Not THAT long ago, we use to have some really gross hygiene practices. Seriously. We’re talking about people doing things like using dead animals to treat tooth aches, urine to sterilize surgery equipment, even using dung to treat bad breath! Crazy right? Did you know, for example, that some medieval ladies made fake eyebrows from dead mice’s fur? Or how about the use of chicken manure to cure baldness? To learn more about some of the most revolting old hygiene practices, check out these 25 gross hygiene practices you won’t believe were real.
Before the invention of the toilet paper, people used many interesting techniques to do the job. Old Japanese, for example, used flat sticks known as “chugi”, ancient Greeks cleaned their bottoms with pottery shards and Native Americans used twigs, dry grass, small stones and even oyster shells.
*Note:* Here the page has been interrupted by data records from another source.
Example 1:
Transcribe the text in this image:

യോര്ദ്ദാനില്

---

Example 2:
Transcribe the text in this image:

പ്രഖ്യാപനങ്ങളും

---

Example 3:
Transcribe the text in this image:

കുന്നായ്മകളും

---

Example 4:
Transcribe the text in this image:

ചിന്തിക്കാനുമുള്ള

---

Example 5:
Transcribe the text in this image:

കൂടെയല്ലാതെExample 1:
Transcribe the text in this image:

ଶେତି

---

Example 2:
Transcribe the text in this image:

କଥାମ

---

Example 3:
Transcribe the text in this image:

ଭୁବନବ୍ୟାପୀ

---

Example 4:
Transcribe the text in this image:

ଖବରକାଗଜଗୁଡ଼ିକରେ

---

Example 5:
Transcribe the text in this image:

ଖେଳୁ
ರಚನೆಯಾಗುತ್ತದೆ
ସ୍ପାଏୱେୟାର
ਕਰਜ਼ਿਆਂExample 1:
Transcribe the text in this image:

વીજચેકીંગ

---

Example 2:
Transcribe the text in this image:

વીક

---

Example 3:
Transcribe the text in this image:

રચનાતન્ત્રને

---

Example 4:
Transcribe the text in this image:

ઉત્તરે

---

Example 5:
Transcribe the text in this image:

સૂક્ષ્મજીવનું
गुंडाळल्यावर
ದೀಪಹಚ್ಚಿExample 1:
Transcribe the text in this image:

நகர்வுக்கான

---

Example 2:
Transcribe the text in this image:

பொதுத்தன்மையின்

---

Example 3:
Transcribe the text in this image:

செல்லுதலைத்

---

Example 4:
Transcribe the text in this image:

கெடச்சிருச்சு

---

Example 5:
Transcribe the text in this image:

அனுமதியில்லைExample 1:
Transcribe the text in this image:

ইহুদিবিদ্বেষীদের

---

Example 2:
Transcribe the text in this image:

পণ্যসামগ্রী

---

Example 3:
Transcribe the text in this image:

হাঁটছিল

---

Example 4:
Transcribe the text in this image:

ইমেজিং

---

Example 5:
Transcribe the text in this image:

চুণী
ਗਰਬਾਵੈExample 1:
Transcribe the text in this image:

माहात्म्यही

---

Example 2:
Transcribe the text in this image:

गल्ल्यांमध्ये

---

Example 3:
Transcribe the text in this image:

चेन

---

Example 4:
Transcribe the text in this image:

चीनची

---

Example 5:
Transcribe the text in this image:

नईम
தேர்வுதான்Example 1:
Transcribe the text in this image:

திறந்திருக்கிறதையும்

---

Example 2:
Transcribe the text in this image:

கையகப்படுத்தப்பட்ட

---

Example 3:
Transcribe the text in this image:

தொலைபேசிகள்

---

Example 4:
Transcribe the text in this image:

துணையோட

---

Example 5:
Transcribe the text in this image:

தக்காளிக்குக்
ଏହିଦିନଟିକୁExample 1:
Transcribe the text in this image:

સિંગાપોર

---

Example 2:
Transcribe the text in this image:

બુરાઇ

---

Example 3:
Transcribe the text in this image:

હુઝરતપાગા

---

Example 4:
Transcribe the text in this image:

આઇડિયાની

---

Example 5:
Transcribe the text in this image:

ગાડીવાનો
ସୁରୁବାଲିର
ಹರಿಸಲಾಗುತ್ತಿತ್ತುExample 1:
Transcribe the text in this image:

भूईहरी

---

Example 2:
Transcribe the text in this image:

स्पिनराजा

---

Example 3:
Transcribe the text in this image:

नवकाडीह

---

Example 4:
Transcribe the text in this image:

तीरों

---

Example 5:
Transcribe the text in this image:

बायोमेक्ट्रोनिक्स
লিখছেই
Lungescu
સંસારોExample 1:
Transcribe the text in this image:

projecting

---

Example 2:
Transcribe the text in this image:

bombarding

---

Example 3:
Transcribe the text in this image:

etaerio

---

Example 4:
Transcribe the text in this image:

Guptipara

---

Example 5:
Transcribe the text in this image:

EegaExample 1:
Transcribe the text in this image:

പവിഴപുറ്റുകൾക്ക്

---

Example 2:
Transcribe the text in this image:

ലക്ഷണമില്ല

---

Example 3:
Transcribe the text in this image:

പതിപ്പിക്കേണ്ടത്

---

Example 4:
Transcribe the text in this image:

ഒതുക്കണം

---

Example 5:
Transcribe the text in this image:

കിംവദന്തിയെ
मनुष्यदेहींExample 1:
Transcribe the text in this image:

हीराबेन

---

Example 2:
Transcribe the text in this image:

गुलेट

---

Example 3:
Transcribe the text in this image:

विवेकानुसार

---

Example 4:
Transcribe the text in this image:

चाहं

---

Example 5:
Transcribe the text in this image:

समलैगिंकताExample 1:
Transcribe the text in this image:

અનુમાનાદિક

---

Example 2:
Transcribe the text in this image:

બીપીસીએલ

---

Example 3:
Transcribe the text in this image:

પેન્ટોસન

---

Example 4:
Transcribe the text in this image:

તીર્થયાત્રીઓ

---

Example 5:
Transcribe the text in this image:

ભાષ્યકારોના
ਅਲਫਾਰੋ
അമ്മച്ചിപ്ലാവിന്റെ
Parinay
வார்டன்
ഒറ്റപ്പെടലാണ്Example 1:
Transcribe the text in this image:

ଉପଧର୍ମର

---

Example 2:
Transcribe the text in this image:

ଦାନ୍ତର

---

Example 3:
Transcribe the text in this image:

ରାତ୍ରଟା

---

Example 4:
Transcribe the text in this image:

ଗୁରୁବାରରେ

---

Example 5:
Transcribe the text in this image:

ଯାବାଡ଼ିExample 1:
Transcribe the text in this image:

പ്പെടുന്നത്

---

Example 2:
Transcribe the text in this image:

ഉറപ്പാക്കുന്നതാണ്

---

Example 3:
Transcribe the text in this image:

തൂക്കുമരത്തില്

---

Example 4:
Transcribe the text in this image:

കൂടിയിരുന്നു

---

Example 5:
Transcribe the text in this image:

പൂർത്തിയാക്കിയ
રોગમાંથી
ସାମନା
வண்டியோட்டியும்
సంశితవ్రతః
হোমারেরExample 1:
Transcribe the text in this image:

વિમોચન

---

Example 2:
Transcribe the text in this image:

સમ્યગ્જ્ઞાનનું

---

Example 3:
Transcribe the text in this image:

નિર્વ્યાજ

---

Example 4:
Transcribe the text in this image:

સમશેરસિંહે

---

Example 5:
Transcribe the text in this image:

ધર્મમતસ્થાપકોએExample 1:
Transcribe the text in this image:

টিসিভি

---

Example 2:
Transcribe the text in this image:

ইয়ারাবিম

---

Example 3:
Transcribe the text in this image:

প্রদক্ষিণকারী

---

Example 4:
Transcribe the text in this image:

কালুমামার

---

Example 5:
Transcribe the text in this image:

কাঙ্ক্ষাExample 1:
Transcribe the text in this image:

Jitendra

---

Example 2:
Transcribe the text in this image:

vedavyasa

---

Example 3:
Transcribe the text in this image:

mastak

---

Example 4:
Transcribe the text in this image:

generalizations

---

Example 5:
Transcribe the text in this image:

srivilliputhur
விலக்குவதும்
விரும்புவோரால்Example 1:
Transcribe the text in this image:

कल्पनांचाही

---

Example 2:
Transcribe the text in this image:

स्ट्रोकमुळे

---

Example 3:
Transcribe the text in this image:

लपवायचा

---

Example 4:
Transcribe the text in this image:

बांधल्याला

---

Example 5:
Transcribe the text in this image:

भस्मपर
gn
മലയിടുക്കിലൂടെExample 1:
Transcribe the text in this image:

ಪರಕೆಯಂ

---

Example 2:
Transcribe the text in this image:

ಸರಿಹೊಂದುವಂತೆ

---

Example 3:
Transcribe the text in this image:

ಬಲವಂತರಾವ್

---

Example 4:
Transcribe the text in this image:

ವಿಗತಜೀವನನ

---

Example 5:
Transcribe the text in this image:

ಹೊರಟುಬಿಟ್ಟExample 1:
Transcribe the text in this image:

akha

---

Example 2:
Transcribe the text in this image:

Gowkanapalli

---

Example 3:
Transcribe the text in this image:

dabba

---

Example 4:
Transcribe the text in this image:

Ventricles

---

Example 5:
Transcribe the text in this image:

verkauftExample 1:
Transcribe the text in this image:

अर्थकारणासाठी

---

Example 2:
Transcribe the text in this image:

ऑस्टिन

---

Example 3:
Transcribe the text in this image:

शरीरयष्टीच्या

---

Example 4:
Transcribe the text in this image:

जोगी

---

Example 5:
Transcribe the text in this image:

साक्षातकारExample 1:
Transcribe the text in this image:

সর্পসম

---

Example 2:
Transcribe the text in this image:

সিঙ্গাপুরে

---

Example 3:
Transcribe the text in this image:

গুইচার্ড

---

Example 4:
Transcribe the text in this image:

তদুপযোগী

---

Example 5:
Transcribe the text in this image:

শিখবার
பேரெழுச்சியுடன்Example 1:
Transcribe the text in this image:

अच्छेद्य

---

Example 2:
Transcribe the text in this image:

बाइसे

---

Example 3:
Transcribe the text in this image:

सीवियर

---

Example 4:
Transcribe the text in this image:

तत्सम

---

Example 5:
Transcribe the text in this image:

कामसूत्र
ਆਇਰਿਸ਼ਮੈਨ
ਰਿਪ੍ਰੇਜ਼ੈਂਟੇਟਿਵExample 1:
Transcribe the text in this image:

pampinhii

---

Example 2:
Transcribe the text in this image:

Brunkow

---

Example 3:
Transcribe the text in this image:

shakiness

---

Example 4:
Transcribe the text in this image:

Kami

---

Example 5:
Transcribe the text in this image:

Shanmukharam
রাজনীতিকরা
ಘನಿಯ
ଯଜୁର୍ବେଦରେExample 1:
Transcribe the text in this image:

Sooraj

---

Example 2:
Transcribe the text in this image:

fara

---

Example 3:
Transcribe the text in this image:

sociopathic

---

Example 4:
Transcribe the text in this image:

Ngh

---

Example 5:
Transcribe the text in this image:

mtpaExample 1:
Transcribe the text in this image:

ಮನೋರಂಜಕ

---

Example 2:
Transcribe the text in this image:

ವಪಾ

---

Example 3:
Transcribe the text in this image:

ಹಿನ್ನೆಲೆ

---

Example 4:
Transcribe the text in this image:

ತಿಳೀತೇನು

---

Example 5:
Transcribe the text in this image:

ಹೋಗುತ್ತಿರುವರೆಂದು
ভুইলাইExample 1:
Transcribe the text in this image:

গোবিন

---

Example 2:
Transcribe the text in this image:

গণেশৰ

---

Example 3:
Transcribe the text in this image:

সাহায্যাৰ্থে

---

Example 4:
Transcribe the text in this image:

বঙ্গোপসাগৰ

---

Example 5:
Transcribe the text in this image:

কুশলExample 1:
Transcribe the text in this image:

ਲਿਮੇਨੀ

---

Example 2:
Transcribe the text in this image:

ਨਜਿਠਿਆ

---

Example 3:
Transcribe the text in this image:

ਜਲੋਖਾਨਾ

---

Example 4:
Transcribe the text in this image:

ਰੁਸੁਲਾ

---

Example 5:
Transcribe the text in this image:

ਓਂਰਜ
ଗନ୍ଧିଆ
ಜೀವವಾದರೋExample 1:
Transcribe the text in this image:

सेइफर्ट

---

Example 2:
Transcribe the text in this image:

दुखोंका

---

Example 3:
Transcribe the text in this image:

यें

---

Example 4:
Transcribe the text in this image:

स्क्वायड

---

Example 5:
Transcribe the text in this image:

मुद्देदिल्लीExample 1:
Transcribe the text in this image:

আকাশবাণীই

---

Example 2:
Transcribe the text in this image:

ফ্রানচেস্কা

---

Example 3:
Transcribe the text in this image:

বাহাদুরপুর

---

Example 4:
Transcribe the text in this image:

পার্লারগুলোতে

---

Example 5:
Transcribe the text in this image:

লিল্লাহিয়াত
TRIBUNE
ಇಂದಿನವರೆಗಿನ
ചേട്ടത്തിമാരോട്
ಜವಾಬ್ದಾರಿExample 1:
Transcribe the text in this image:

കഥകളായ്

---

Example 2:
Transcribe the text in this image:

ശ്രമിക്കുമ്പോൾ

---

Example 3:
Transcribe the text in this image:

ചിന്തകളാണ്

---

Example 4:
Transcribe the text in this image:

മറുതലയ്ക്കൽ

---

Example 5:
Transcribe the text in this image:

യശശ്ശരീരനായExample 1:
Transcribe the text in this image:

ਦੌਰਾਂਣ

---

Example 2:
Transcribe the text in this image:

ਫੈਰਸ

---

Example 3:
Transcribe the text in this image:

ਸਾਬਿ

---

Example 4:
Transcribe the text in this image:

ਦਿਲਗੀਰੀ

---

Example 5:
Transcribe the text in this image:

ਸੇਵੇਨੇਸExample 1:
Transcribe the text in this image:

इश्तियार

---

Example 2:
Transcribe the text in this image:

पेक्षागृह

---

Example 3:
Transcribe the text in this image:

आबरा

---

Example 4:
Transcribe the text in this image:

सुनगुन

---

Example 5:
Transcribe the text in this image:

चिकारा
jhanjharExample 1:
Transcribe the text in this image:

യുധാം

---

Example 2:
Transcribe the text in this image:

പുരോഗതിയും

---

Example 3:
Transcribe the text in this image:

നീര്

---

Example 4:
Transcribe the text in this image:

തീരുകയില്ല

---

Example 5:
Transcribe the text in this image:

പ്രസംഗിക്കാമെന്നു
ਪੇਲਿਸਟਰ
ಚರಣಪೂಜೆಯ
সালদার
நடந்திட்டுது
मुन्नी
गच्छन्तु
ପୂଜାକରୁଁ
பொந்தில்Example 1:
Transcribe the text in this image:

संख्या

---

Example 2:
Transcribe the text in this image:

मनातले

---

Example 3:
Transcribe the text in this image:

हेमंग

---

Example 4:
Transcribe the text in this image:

Those who couldn’t afford to have a private bath (that was a vast majority of people in the medieval times) had to bathe in public bathhouses with bunches of other, completely strange people.
Before oral hygiene was well understood, physicians commonly believed that toothaches were caused by worms that lived inside the teeth. They would fill your mouth with candle smoke to drive those nonexistent worms out.
Leeches were the most common method of bloodletting. They were extremely popular in earlier times because it was widely thought that most diseases were caused by an excess of blood.
In medieval Tudor castles, slabs of wood covering holes in the floor that took feces into the moat served as toilets. So the romantic scene of a towering castle surrounded by the pristine sparkling waters of a moat is not always true.